»»

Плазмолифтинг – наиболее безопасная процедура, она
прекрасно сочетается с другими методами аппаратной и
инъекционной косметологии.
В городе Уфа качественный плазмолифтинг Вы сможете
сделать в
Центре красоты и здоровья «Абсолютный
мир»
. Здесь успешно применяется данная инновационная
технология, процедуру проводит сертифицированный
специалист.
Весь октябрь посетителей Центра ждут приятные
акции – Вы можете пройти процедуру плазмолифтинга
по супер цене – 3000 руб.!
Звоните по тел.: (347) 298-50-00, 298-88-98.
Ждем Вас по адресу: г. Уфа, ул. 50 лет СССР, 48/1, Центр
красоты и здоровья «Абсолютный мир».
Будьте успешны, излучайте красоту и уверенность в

««

§ About this task: Look through the listing above and copy each line where the string "Абсолютный" occurs.

§ Expected answer:
Центре красоты и здоровья «Абсолютный
красоты и здоровья «Абсолютный мир».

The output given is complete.